Before "Biophilia" came to fruition, Björk was working on new music in a Puerto Rico beach house with engineer Damian Taylor, writing songs on pre-iPad touch-screens and forging new sounds with organ pipes that they had bought on eBay. After an extensive 18-month tour for "Volta," which included 10 U.S. shows that grossed a combined $3.5 million (according to Billboard Boxscore), Björk was ready to experiment. "We were making pendulums with elastics, rope, magnets and buckets . . . we were building something from the ground up," she says.

The album was originally conceived as a 3-D movie to be helmed by longtime collaborator Michel Gondry, but around the same time the director bowed out to finish "The Green Hornet" last year, Björk had become fascinated with the capabilities of the recently released iPad. Björk reached out to a collection of her favorite app developers through email and presented them with a unique financial opportunity: Without a major label attached to her next project, the apps would be self-funded and the developers would reap the majority of the revenue.

"Björk did it in a different way, which is that she said, \'What we can offer you guys is a creative partnership. Let\'s equally invest,\'" Snibbe says. "She has the freedom to decide how to distribute it . . . and that\'s part of why this project could happen."

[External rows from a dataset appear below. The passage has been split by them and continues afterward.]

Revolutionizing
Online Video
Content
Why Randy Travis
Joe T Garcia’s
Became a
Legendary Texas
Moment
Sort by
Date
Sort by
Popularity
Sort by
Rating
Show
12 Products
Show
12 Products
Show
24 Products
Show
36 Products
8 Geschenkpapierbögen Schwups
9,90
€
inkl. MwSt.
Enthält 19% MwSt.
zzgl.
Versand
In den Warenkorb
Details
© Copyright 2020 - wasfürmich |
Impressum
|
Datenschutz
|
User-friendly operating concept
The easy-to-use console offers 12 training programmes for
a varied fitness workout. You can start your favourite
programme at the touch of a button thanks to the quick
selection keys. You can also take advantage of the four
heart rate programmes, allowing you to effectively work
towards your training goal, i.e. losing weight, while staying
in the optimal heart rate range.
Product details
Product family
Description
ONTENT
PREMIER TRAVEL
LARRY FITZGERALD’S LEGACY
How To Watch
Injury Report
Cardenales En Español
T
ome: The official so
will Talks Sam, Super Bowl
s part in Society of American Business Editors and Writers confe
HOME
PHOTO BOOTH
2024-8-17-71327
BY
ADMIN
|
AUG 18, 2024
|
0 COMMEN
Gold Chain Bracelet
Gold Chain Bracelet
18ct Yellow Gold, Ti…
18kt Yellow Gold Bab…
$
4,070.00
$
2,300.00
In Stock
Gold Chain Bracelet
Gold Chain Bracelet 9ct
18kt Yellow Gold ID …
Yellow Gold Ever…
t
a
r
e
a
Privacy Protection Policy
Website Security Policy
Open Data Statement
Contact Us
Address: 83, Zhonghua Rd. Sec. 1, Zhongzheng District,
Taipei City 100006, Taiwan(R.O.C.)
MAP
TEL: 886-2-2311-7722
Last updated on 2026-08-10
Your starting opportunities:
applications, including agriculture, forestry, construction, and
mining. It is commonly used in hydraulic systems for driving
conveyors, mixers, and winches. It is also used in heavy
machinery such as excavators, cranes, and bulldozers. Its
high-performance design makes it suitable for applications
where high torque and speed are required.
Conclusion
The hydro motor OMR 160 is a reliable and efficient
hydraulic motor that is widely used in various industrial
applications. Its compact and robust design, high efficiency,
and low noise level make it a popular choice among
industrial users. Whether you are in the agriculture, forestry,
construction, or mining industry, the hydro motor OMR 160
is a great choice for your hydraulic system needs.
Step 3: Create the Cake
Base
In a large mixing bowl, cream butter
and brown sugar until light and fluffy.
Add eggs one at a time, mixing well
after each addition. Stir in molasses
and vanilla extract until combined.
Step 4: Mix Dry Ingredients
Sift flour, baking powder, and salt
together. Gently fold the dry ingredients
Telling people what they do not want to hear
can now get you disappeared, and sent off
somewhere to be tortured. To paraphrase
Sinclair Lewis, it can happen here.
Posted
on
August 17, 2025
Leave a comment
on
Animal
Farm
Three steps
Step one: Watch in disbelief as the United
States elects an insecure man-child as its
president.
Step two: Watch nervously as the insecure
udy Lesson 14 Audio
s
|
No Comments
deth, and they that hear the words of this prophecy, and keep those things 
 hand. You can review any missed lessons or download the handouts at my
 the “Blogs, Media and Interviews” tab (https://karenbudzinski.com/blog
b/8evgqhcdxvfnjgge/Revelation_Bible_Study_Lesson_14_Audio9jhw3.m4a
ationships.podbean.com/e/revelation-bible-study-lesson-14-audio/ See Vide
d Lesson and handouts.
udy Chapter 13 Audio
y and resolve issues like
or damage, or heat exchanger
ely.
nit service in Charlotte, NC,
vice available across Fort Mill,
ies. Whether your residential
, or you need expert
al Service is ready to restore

Sometimes Björk would email the developers (who also included iPad luminaries like Max Weisel and Theo Gray) hundreds of times per day after the project was started last June. Other times, the team would meet up at locations like an abandoned lighthouse in Iceland and work for eight hours straight. Her goal was to ensure the developers used the 10 individual apps for each album track to showcase the natural elements at the heart of the songs.

"Virus," a song about parasitic interaction in which Björk coos, "Like a virus needs a body . . . someday I\'ll find you," is supported by an app that lets users fight off green parasites from healthy purple cells that each emit unique ringing sounds. In the game for the song "Crystalline," which is about shifting natural structures, players can navigate through neon-colored tunnels by physically swinging the iPad around, and collect different crystals that change the musical structure of the song mix. "I didn\'t want the connection between the song and the app to be superficial," Björk says. "It had to go to the core."